Christmas came and went and the conversations continued, the tone did not change and an answer was not forthcoming. During the final conversation we had on the subject, the farmer declared how everything would be different this time next year once I had moved in and he was looking after me and my daughter and how I would probably be a widow within the next five years. "I thought you were going to have an answer for me by Christmas?" The farmer laughed. "Yes, I did say that, didn't I? But to tell you the truth I haven't even thought about it yet. I'll give you an answer by the spring, end of winter, spring."

"Right, that's fine. Thank you. I thoroughly, and happily withdraw my offer to buy your farm now and at any point in the future."

There was a silence.

"Are you serious? What do you want to go and do a thing like that for?"
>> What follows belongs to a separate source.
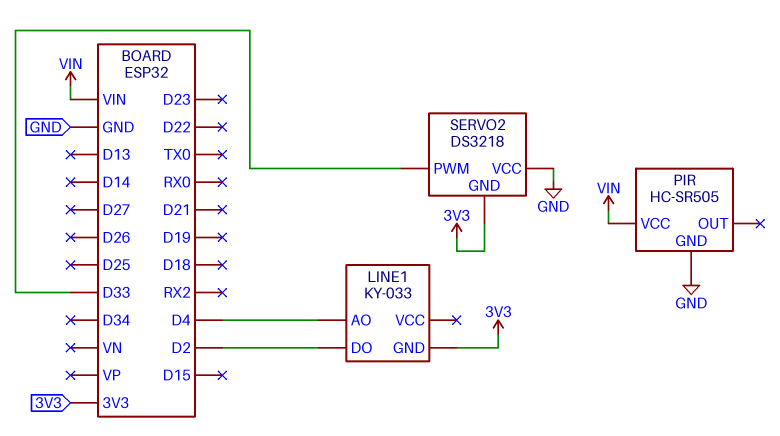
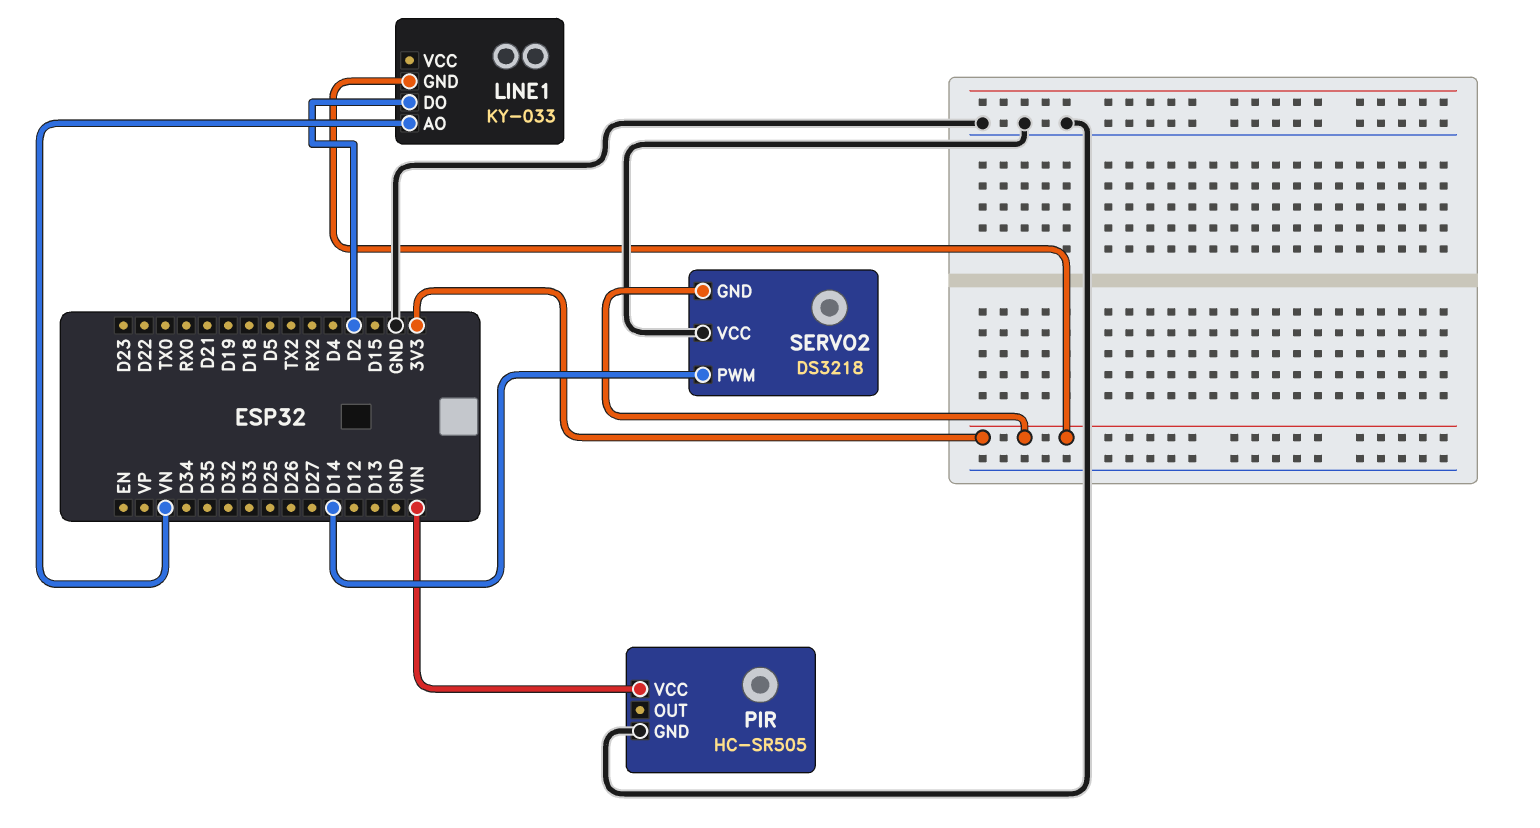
LINE1 pin AO: D4 -> VN
SERVO2 pin PWM: D33 -> D14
"I am serious. Thank you for the opportunity for growth but I don't plan on buying your farm anymore."

I quickly moved on to another topic briefly and then rounded off the conversation entirely.


When I first set off to make the offer all those months ago, I never saw it becoming the battle of gender equality that it did. Early on, the fog over my own farm had started to lift and I saw how much I still loved the place, but I kept battling on for this new farm because I felt this was the only way to bring balance to the issue of sexism within agriculture in my own little way. To achieve buying this farm, outright, as a single woman, would be something a whole county of farmers would hear about, both men and women. To those who objected to such a thing, a message would have gone out that balance is coming, and to those who aspired to the same thing, it would prove that it could be done. It would have been a beautiful, beautiful place to live and work.


The more this man continued to pretend to not hear my proposals, or rather make promises about providing answers by deadlines he set, and the more he continued to try and manipulate me into compromising myself to get what he wanted but with no guarantee of providing me with the farm in return, the more I self righteously dug my heels in. This was sexism, coercion, manipulation. How many women have had to win promotions through these means over the years? A tragic unknowable number, I would imagine.

I had everything I needed to make this huge leap into a potential new future. I was able to hold my own as much as any man and had the goods to back it up, and yet I was still being asked, no expected, to trade sex and autonomy in order to achieve domestic and financial security, and be grateful for the opportunity. Money was no good here, well, not mine anyway. Once I had allowed myself to realise what had been happening, it wasn't even a decision I needed to make, the path forward was clear. I'd come too far to take this shit. Womankind is constantly taking it on the chin and getting back up again to continue to reduce this betrayal for all of us and our children.


I expect that this rhetoric will continue indefinitely, and I shall continue to light heartedly indulge the conversations. I won't try and change an attitude of old, I will respect the good bits and manage the bad. I will be the example my daughter can follow and be proud of. Everything I thought it would mean to sell Longwater, everything I thought I would gain, I saw, I already had, in abundance. The blessings, the love, the drive, the roots. It's already here, inside me, inside the laughter and excitement of the people who enjoy the farm, inside the peace and freedom of all that live there and who rely on what we do every day. Everything I had set out to achieve with this new farm, somehow, I'd failed to realise had been there all along.


Longwater Farm honours the old ways and the new; it is home to equality, respect and compassion. It is a model of how I believe agriculture should be, with the values I believe it should reflect.

It's still largely a mans world, farming, but it's changing, the sides are balancing, and rightly so. I may have lost the new farm, but it was a conscious loss, and what was gained is immeasurable.